This uses O(log n) traversal by leveraging subtree counts stored in branch nodes.

Rank-Based Access (getNth)

Access elements by their position (rank) in O(log n) time, enabling efficient percentile and quantile queries:

(def s (into (set/sorted-set* {:measure (NumericStatsOps.)})
             (range 1000)))

;; Get median (50th percentile) - O(log n)
(set/get-nth s 500)
;=> [500 0]  ; [value local-offset]

;; Get 95th percentile
(set/get-nth s 950)
;=> [950 0]

;; Helper function for percentiles
(defn percentile [s p]
  (let [n (count s)
        rank (long (* n p))]
    (first (set/get-nth s rank))))

(percentile s 0.5)   ;=> 500  (median)
(percentile s 0.95)  ;=> 950  (95th percentile)
(percentile s 0.25)  ;=> 250  (first quartile)

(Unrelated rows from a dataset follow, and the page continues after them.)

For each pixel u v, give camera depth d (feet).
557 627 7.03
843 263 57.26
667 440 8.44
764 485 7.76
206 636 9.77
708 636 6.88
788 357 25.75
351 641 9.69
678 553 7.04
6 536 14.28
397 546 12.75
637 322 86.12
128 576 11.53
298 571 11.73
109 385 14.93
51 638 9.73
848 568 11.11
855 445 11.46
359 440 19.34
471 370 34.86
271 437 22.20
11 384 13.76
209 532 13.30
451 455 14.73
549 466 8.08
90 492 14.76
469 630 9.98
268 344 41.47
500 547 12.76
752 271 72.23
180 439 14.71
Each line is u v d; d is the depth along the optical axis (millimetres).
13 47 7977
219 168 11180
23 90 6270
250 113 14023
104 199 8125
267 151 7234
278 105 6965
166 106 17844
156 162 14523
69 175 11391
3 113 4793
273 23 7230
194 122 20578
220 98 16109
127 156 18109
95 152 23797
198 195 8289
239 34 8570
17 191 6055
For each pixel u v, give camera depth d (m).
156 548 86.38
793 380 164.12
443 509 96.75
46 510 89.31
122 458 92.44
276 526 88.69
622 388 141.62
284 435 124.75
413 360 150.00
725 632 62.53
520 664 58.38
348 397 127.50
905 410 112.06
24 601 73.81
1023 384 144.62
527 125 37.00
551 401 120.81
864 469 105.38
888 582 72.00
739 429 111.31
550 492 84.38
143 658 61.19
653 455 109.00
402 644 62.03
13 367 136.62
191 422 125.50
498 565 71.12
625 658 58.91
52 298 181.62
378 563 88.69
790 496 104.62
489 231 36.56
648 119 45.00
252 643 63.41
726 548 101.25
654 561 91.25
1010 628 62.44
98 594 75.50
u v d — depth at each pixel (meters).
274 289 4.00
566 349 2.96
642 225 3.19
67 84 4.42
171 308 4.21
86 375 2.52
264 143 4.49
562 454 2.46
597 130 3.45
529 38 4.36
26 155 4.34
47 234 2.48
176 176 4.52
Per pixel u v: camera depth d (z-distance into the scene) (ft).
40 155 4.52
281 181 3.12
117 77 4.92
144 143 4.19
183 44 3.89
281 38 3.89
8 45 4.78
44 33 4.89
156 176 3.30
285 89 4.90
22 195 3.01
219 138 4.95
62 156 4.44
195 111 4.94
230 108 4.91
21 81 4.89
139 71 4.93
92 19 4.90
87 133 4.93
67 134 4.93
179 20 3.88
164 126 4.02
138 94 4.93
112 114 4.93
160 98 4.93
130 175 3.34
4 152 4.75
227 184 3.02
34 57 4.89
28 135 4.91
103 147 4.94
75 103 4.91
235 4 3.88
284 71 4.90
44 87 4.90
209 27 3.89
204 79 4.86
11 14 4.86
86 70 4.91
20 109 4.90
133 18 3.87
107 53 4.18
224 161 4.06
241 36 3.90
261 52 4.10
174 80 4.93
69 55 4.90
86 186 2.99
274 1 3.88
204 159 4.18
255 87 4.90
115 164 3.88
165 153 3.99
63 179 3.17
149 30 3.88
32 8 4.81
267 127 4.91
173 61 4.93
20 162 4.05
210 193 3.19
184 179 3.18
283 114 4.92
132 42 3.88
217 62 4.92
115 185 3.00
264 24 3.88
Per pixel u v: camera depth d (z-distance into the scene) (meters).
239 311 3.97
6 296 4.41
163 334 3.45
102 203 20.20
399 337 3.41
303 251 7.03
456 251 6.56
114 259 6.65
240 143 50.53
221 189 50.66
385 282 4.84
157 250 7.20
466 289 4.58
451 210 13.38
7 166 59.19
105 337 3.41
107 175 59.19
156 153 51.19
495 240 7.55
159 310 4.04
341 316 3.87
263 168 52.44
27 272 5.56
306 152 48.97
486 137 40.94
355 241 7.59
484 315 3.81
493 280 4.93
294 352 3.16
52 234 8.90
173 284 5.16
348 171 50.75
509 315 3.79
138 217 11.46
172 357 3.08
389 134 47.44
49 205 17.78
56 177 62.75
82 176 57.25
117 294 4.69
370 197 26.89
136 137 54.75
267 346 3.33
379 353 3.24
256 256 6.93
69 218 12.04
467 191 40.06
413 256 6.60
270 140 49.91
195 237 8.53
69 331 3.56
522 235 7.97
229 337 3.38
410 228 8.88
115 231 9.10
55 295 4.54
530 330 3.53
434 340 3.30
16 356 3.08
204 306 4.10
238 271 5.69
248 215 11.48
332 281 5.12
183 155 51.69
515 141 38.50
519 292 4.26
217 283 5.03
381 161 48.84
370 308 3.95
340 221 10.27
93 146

get-nth returns [entry local-offset] where local-offset is useful for weighted statistics (each entry can represent multiple elements). Returns nil if the rank is out of bounds.

Requirements: Must configure :measure with a weight implementation. The built-in NumericStatsOps uses count as weight (each element has weight 1).

Use cases:

Percentile queries: Median, quartiles, deciles for statistical analysis
Outlier detection: Use IQR (Q3 - Q1) with Tukey's fences
Quantile regression: Fit models at different percentiles
Weighted sampling: Importance sampling for Monte Carlo methods
CDF evaluation: Empirical cumulative distribution functions

ClojureScript

ClojureScript provides the same get-nth API:

(require '[org.replikativ.persistent-sorted-set :as set])
(require '[org.replikativ.persistent-sorted-set.impl.numeric-stats :as nstats])

(def s (into (set/sorted-set* {:measure nstats/numeric-stats-ops})
             (range 1000)))

(set/get-nth s 500)
;=> [500 0]

Both sync and async modes are supported via the :sync? option.

Aggregate Statistics

PersistentSortedSet can maintain aggregate statistics that update incrementally as elements are added or removed. This enables O(log n) queries for sum, count, min, max, variance, etc. over any range.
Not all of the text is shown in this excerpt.